Recipe 10: Deploy a custom provider adapter
Add a new image source to webfetch — proprietary DAM, internal archive, partner API — by writing a 40-line adapter.
webfetch's 24 built-in providers cover public sources. When you have a proprietary source (internal DAM, partner API, a museum collection API no one else has hit) you can add it as a custom adapter without forking the codebase.

- Raw data
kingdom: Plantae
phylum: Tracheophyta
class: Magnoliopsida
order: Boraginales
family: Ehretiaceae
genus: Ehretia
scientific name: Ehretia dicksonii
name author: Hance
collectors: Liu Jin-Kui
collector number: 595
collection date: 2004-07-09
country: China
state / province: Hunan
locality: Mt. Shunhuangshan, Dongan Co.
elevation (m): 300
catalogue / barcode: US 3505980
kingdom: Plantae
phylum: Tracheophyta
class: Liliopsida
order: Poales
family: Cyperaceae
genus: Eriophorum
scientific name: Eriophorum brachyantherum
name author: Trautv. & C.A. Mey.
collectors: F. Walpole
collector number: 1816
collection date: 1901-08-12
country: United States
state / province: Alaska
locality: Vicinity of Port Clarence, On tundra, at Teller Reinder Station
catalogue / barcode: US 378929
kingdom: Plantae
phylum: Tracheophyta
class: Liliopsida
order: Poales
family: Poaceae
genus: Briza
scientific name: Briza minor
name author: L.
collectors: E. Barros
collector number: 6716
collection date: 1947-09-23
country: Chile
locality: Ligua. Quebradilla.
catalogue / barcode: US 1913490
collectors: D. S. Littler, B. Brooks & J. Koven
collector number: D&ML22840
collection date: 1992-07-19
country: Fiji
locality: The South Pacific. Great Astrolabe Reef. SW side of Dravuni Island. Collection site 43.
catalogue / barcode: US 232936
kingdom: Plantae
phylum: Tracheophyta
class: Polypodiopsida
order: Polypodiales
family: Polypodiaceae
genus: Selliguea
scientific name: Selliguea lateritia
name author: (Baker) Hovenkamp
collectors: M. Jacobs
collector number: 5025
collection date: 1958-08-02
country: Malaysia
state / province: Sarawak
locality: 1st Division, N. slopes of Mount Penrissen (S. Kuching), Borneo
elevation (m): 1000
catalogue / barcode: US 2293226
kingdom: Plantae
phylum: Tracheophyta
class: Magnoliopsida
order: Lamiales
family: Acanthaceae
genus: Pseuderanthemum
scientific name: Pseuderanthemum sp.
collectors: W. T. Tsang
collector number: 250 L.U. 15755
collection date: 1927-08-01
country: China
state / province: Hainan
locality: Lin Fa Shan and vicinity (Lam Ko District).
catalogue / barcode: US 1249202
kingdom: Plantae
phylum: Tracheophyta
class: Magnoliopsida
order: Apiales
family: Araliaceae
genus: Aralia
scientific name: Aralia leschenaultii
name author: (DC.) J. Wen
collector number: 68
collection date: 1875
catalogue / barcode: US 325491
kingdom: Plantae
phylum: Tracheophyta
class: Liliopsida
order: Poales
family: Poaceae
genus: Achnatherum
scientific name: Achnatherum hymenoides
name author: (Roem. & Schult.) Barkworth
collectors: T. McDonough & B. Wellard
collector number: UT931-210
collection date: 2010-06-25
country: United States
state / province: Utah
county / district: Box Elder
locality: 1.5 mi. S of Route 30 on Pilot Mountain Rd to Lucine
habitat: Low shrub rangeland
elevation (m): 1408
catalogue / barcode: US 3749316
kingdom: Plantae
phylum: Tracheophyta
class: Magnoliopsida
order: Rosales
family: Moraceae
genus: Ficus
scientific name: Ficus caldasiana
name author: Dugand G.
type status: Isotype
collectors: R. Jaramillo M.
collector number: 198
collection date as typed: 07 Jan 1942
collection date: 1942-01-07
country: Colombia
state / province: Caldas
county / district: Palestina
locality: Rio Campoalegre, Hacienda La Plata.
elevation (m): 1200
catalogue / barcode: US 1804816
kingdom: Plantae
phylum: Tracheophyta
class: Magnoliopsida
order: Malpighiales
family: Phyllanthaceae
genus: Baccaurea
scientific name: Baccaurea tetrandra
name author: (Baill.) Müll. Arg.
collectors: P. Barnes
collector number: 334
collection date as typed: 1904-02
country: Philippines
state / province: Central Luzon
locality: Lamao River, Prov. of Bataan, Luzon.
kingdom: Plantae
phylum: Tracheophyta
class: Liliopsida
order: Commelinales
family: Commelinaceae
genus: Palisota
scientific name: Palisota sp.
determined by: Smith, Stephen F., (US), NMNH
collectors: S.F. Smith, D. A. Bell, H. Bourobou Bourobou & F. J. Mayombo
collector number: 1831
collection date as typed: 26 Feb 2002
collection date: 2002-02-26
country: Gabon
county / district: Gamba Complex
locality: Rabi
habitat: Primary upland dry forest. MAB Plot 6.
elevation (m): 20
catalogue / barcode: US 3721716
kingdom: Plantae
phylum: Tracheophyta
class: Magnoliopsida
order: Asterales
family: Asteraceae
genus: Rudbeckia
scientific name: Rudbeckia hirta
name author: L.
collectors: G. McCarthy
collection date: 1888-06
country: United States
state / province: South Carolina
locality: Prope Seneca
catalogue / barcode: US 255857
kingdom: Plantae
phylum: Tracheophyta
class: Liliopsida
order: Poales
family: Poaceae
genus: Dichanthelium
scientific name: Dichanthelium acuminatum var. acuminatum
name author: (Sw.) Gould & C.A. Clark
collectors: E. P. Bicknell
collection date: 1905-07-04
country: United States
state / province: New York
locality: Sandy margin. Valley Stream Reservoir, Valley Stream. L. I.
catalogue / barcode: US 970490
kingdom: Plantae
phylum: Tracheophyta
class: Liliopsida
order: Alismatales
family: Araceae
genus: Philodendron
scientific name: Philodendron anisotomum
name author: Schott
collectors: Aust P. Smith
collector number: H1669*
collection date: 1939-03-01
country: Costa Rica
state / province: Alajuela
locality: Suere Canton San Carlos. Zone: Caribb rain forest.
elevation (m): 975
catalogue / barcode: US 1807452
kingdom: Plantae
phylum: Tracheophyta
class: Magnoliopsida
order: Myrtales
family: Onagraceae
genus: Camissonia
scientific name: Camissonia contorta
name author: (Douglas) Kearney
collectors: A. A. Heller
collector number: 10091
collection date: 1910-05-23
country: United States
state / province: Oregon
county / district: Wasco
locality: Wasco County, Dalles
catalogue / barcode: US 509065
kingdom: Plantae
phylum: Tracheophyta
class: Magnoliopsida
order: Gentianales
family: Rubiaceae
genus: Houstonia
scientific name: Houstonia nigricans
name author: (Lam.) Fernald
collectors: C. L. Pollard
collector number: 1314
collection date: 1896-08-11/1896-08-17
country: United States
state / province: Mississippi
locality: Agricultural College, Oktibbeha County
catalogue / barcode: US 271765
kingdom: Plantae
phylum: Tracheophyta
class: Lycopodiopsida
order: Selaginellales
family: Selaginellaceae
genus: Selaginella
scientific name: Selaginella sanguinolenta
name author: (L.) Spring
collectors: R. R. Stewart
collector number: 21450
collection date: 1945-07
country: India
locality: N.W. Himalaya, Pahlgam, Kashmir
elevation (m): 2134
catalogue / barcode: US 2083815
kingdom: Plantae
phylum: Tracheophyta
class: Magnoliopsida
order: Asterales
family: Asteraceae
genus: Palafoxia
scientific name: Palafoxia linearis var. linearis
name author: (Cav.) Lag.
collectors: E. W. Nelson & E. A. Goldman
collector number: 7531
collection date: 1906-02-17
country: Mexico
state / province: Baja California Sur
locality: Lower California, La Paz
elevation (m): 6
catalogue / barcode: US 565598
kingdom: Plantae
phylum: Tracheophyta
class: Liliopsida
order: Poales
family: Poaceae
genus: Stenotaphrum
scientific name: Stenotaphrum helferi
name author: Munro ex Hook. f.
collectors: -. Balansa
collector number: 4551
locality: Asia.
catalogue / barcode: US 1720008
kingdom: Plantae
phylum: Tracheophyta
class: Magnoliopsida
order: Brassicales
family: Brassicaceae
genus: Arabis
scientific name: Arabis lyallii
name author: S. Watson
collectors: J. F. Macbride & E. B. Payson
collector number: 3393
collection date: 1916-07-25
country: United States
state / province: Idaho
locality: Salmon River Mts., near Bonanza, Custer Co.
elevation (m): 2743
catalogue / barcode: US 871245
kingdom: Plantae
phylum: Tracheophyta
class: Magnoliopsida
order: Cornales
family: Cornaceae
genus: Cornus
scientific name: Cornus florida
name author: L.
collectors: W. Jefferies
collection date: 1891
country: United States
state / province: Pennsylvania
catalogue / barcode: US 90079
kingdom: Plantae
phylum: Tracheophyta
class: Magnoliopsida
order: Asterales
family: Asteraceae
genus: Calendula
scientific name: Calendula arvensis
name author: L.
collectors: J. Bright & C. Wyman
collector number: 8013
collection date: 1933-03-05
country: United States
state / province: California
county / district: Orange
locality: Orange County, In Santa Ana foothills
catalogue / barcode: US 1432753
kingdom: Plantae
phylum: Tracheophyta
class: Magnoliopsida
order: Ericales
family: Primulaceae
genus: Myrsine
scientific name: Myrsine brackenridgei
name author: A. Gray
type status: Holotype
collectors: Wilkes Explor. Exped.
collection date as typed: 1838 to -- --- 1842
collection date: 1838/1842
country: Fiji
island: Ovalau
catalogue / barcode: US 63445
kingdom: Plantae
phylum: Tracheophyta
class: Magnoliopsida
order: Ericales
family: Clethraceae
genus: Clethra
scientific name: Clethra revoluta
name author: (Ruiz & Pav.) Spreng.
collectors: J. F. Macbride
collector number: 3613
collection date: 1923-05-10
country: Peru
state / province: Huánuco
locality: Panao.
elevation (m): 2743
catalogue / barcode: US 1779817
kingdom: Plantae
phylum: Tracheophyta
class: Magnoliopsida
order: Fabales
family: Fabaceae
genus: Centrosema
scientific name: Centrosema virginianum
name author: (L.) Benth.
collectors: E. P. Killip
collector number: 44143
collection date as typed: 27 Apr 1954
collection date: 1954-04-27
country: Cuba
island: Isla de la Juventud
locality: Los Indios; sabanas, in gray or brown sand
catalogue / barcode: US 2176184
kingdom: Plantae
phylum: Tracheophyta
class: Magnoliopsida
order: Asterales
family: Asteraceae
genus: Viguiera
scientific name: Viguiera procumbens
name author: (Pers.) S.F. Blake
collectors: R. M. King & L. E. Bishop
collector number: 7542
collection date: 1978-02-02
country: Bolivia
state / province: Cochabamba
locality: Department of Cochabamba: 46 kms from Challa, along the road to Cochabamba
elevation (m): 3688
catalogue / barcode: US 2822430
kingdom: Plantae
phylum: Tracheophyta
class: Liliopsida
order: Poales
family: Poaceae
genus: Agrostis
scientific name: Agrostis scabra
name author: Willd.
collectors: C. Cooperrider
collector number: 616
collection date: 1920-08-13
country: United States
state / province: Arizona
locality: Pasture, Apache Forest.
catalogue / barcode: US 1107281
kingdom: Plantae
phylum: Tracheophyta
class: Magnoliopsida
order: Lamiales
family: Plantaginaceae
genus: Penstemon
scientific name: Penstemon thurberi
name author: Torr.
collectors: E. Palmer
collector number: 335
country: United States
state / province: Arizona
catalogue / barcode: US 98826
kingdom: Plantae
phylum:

- The problem
Please reproduce the part of the custom provider adapter recipe that begins at the words "webfetch's 24 built-in" and stops after "forking the codebase.", keeping every word unchanged.

- Output of the exercise
webfetch's 24 built-in providers cover public sources. When you have a proprietary source (internal DAM, partner API, a museum collection API no one else has hit) you can add it as a custom adapter without forking the codebase.